**ACTION ITEM:** Copy the text of every record below word for word, line by line, and omit the pictures from your answer.

EXERCISE DATA section start

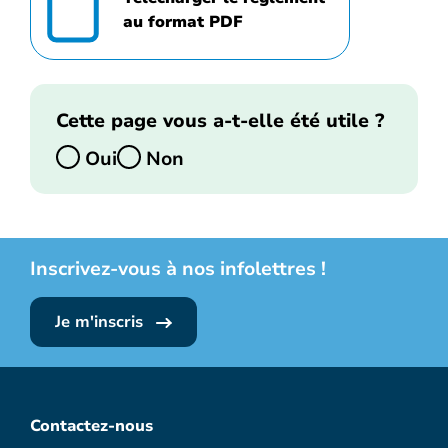
au format PDF
Cette page vous a-t-elle été utile ?
Oui
Non
Inscrivez-vous à nos infolettres !
Je m'inscris
Contactez-nous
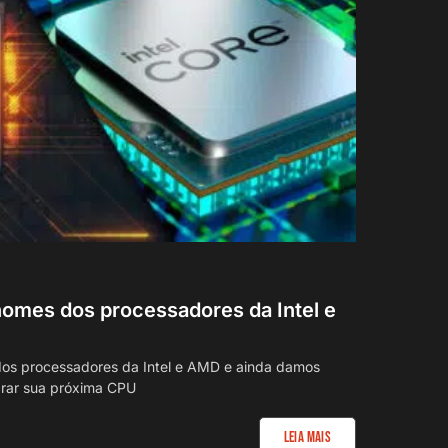
nomes dos processadores da Intel e
dos processadores da Intel e AMD e ainda damos
rar sua próxima CPU
Leia Mais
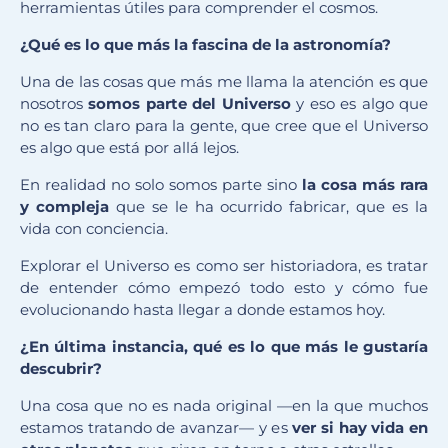
herramientas útiles para comprender el cosmos.
¿
Qu
é
es lo que más la fascina de la astronomía?
Una de las cosas que más me llama la atención es que
nosotros
somos parte del
U
niverso
y eso es algo que
no es tan claro para la gente, que cree que el Universo
es algo que está por allá lejos.
En realidad no solo somos parte sino
la cosa más rara
y compleja
que se le ha ocurrido fabricar, que es la
vida con conciencia.
Explorar el Universo es como ser historiadora, es tratar
de entender cómo empezó todo esto y cómo fue
evolucionando hasta llegar a donde estamos hoy.
¿En última instancia, qué es lo que más le gustaría
descubrir?
Una cosa que no es nada original —en la que muchos
estamos tratando de avanzar— y es
ver si hay vida en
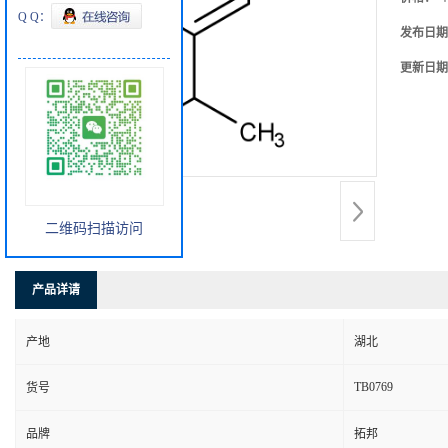
Q Q：
发布日期
更新日期
二维码扫描访问
产品详请
产地
湖北
TB0769
货号
品牌
拓邦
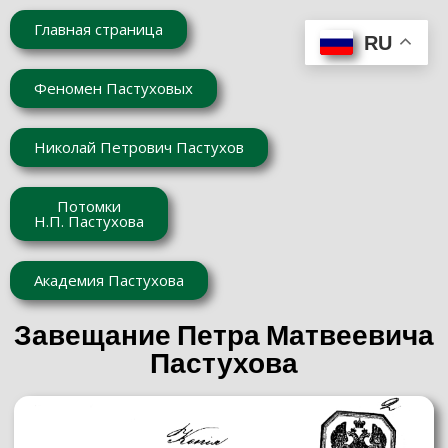
Главная страница
RU
Феномен Пастуховых
Николай Петрович Пастухов
Потомки
Н.П. Пастухова
Академия Пастухова
Завещание Петра Матвеевича
Пастухова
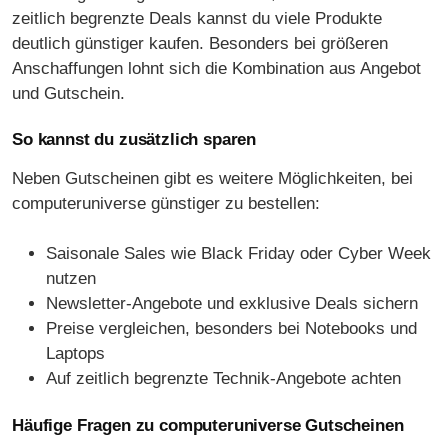
zeitlich begrenzte Deals kannst du viele Produkte
deutlich günstiger kaufen. Besonders bei größeren
Anschaffungen lohnt sich die Kombination aus Angebot
und Gutschein.
So kannst du zusätzlich sparen
Neben Gutscheinen gibt es weitere Möglichkeiten, bei
computeruniverse günstiger zu bestellen:
Saisonale Sales wie Black Friday oder Cyber Week
nutzen
Newsletter-Angebote und exklusive Deals sichern
Preise vergleichen, besonders bei Notebooks und
Laptops
Auf zeitlich begrenzte Technik-Angebote achten
Häufige Fragen zu computeruniverse Gutscheinen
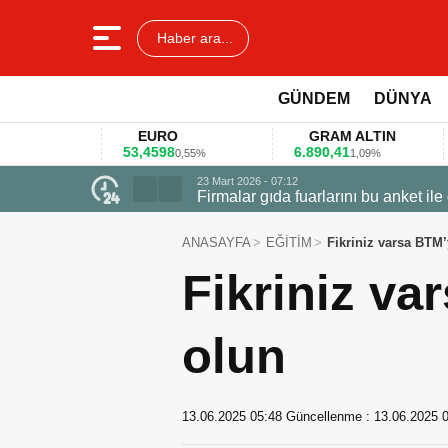
Haber ara...
GÜNDEM
DÜNYA
EURO
GRAM ALTIN
53,4598
6.890,41
40
0,55%
1,09%
23 Mart 2026 - 07:12
Firmalar gıda fuarlarını bu anket ile
ANASAYFA
EĞİTİM
Fikriniz varsa BTM’
Fikriniz va
olun
13.06.2025 05:48
Güncellenme :
13.06.2025 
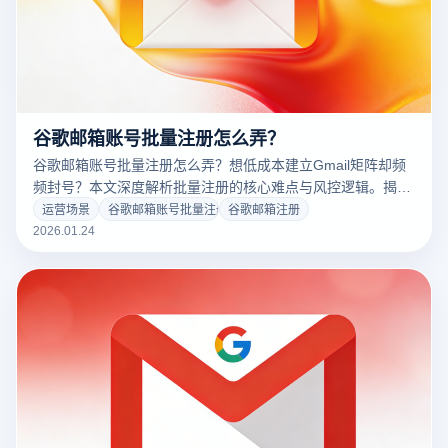
谷歌邮箱账号批量注册怎么弄？
谷歌邮箱账号批量注册怎么弄？想低成本建立Gmail矩阵却频
频封号？本文深度解析批量注册的核心难点与风控逻辑。揭秘
跨境大卖如何利用云登指纹浏览器构建物理级隔离环境，结合
运营场景
谷歌邮箱账号批量注册
谷歌邮箱注册
RPA自动化技术，实现高成功率、低成本的谷歌邮箱注册与养
2026.01.24
号。点击免费获取防关联方案！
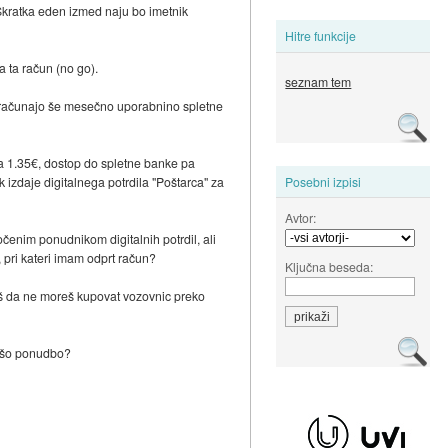
Skratka eden izmed naju bo imetnik
Hitre funkcije
 ta račun (no go).
seznam tem
aračunajo še mesečno uporabnino spletne
ja 1.35€, dostop do spletne banke pa
Posebni izpisi
 izdaje digitalnega potrdila "Poštarca" za
Avtor:
ločenim ponudnikom digitalnih potrdil, ali
 pri kateri imam odprt račun?
Ključna beseda:
 češ da ne moreš kupovat vozovnic preko
ejšo ponudbo?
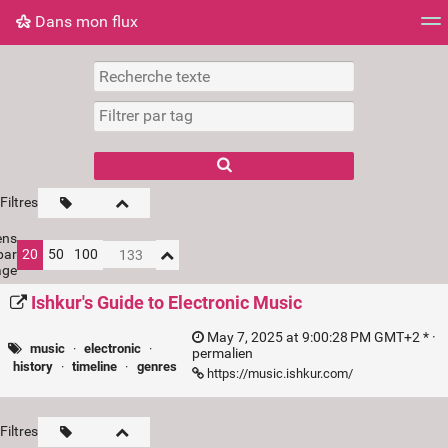
Dans mon flux
Dans mon flux
Nuage de tags
Mur d'images
Filtres
ens
par
20
50
100
age
Ishkur's Guide to Electronic Music
May 7, 2025 at 9:00:28 PM GMT+2 * ·
music
·
electronic
·
permalien
history
·
timeline
·
genres
https://music.ishkur.com/
Filtres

EXERCISE DATA section end

**OUTPUT FOR THIS EXERCISE:**
au format PDF
Cette page vous a-t-elle été utile ?
Oui
Non
Inscrivez-vous à nos infolettres !
Je m'inscris
Contactez-nous
nomes dos processadores da Intel e
dos processadores da Intel e AMD e ainda damos
rar sua próxima CPU
Leia Mais
herramientas útiles para comprender el cosmos.
¿
Qu
é
es lo que más la fascina de la astronomía?
Una de las cosas que más me llama la atención es que
nosotros
somos parte del
U
niverso
y eso es algo que
no es tan claro para la gente, que cree que el Universo
es algo que está por allá lejos.
En realidad no solo somos parte sino
la cosa más rara
y compleja
que se le ha ocurrido fabricar, que es la
vida con conciencia.
Explorar el Universo es como ser historiadora, es tratar
de entender cómo empezó todo esto y cómo fue
evolucionando hasta llegar a donde estamos hoy.
¿En última instancia, qué es lo que más le gustaría
descubrir?
Una cosa que no es nada original —en la que muchos
estamos tratando de avanzar— y es
ver si hay vida en
Q Q：
发布日期
更新日期
二维码扫描访问
产品详请
产地
湖北
TB0769
货号
品牌
拓邦
Главная страница
RU
Феномен Пастуховых
Николай Петрович Пастухов
Потомки
Н.П. Пастухова
Академия Пастухова
Завещание Петра Матвеевича
Пастухова
zeitlich begrenzte Deals kannst du viele Produkte
deutlich günstiger kaufen. Besonders bei größeren
Anschaffungen lohnt sich die Kombination aus Angebot
und Gutschein.
So kannst du zusätzlich sparen
Neben Gutscheinen gibt es weitere Möglichkeiten, bei
computeruniverse günstiger zu bestellen:
Saisonale Sales wie Black Friday oder Cyber Week
nutzen
Newsletter-Angebote und exklusive Deals sichern
Preise vergleichen, besonders bei Notebooks und
Laptops
Auf zeitlich begrenzte Technik-Angebote achten
Häufige Fragen zu computeruniverse Gutscheinen
Haber ara...
GÜNDEM
DÜNYA
EURO
GRAM ALTIN
53,4598
6.890,41
40
0,55%
1,09%
23 Mart 2026 - 07:12
Firmalar gıda fuarlarını bu anket ile
ANASAYFA
EĞİTİM
Fikriniz varsa BTM’
Fikriniz va
olun
13.06.2025 05:48
Güncellenme :
13.06.2025 
谷歌邮箱账号批量注册怎么弄？
谷歌邮箱账号批量注册怎么弄？想低成本建立Gmail矩阵却频
频封号？本文深度解析批量注册的核心难点与风控逻辑。揭秘
跨境大卖如何利用云登指纹浏览器构建物理级隔离环境，结合
运营场景
谷歌邮箱账号批量注册
谷歌邮箱注册
RPA自动化技术，实现高成功率、低成本的谷歌邮箱注册与养
2026.01.24
号。点击免费获取防关联方案！
Skratka eden izmed naju bo imetnik
Hitre funkcije
 ta račun (no go).
seznam tem
aračunajo še mesečno uporabnino spletne
ja 1.35€, dostop do spletne banke pa
Posebni izpisi
 izdaje digitalnega potrdila "Poštarca" za
Avtor:
ločenim ponudnikom digitalnih potrdil, ali
 pri kateri imam odprt račun?
Ključna beseda:
 češ da ne moreš kupovat vozovnic preko
ejšo ponudbo?
Dans mon flux
Dans mon flux
Nuage de tags
Mur d'images
Filtres
ens
par
20
50
100
age
Ishkur's Guide to Electronic Music
May 7, 2025 at 9:00:28 PM GMT+2 * ·
music
·
electronic
·
permalien
history
·
timeline
·
genres
https://music.ishkur.com/
Filtres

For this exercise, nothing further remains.